Andrew Lih, a longtime Wikimedian strategist who works tirelessly with cultural institutions to better integrate into the digital universe, explains it this way:
(2:33) Think about it, where would you go to get the most accurate and expansive information and knowledge on the internet today? Would it be from a site that you have to pay for it? Well, you have to pay for it, right? Or would it be a site that has lots of advertising? Because you’d be worried about the advertising influencing what you find there….Wikipedia is in fact the best resource on the internet in multiple languages that has been established over the last 20 years as the go-to place for answers…
(7:40)…And you’ll often see on Wikipedia, because it’s such an international community and having thousands and thousands of volunteer contributors, that you can actually get better coverage of things related to East Asian art or Aboriginal art than even well-resourced institutions because you actually have a greater scope of contributors than those institutions.
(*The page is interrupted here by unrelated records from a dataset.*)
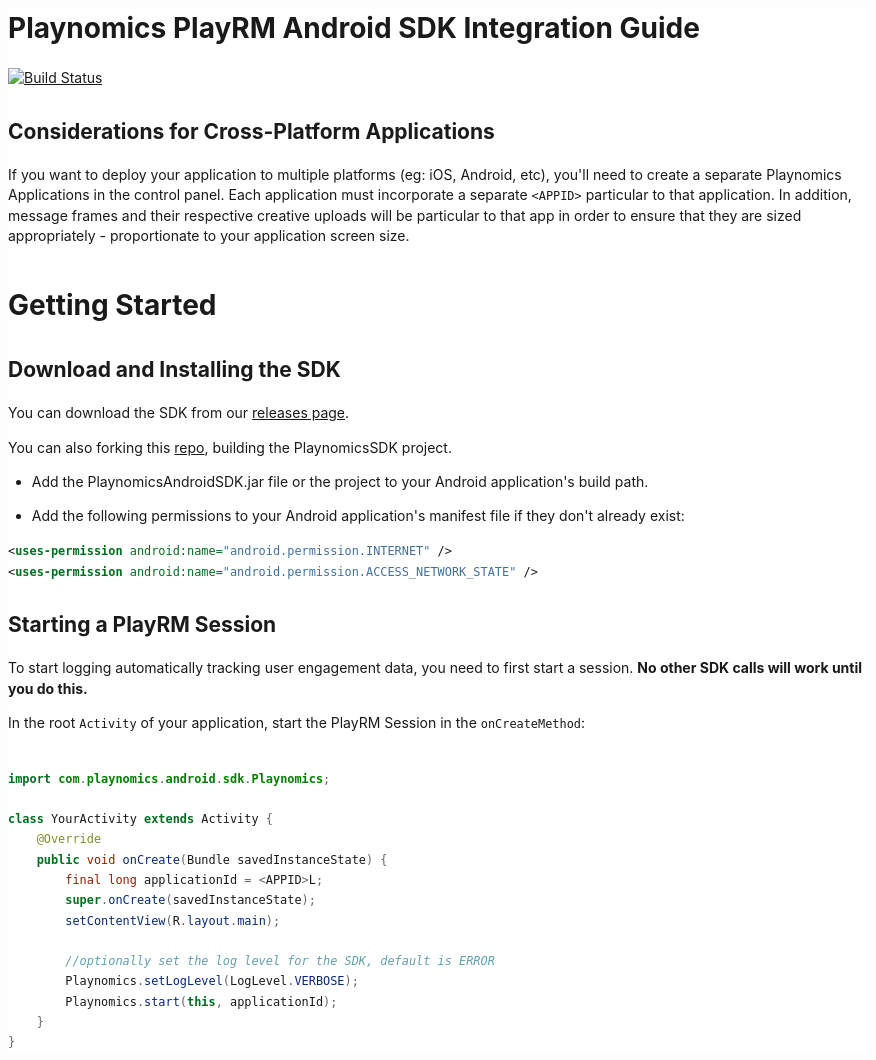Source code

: Playnomics PlayRM Android SDK Integration Guide
=============================================

[![Build Status](https://api.travis-ci.org/playnomics/playnomics-android.png)](https://travis-ci.org/playnomics/playnomics-android)

## Considerations for Cross-Platform Applications

If you want to deploy your application to multiple platforms (eg: iOS, Android, etc), you'll need to create a separate Playnomics Applications in the control panel. Each application must incorporate a separate `<APPID>` particular to that application. In addition, message frames and their respective creative uploads will be particular to that app in order to ensure that they are sized appropriately - proportionate to your application screen size.


Getting Started
===============

## Download and Installing the SDK

You can download the SDK from our [releases page](https://github.com/playnomics/playnomics-android/releases).

You can also forking this [repo](https://github.com/playnomics/playnomics-android), building the PlaynomicsSDK project.

* Add the PlaynomicsAndroidSDK.jar file or the project to your Android application's build path.

* Add the following permissions to your Android application's manifest file if they don't already exist:

```xml
<uses-permission android:name="android.permission.INTERNET" />
<uses-permission android:name="android.permission.ACCESS_NETWORK_STATE" />
```

## Starting a PlayRM Session

To start logging automatically tracking user engagement data, you need to first start a session. **No other SDK calls will work until you do this.**

In the root `Activity` of your application, start the PlayRM Session in the `onCreateMethod`:

```java

import com.playnomics.android.sdk.Playnomics;

class YourActivity extends Activity {
    @Override
    public void onCreate(Bundle savedInstanceState) {
        final long applicationId = <APPID>L;
        super.onCreate(savedInstanceState);
        setContentView(R.layout.main);

        //optionally set the log level for the SDK, default is ERROR
        Playnomics.setLogLevel(LogLevel.VERBOSE);
        Playnomics.start(this, applicationId);
    }
}
```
(16:17)…And the nice thing about today is impact is you upload to Wikipedia or Wikimedia Commons and boom, it’s ingested into Google within 10 minutes. You say, hey, Google, who painted this painting? Oh, well, that data you contributed as a museum, it’s now being announced on voice assistance. It’s being available on Siri. It’s made available on mobile phones. So there is that direct line between putting the effort in here from a cultural heritage institution to it being immediately useful, not like days or weeks later, but minutes.
This analysis of popular content categories below shows how well Wikipedia articles mirror the range and depth of topics museums generally create content about:
Here are 5 easy steps to strengthen your institution’s relationship with Wikipedia:
- Secure Wikimedia-approved institutional editor status.
- Enhance your institution’s Wikipedia entry and Wikidata information (in as many languages as possible). Doing so will increase your find-ability.
- Pick a topic that relates to your institution’s mission, connects to a community of interest, and also appears in Wikipedia.
- Add content (text, images, etc…) to broaden the Wikipedia entry and deepen the connection with your institution (& don’t forget to add a hyperlink to your institution’s website).
- Use your social media channels to spark conversations around the topic and promote relevant content on your website.
As you may know, artificial intelligence systems use Wikipedia, and its constellation of “wiki” information products, as their training ground. As the wired world moves to use tools like ChatGPT to navigate their online learning, your museum’s presence in these online learning resources becomes increasingly important.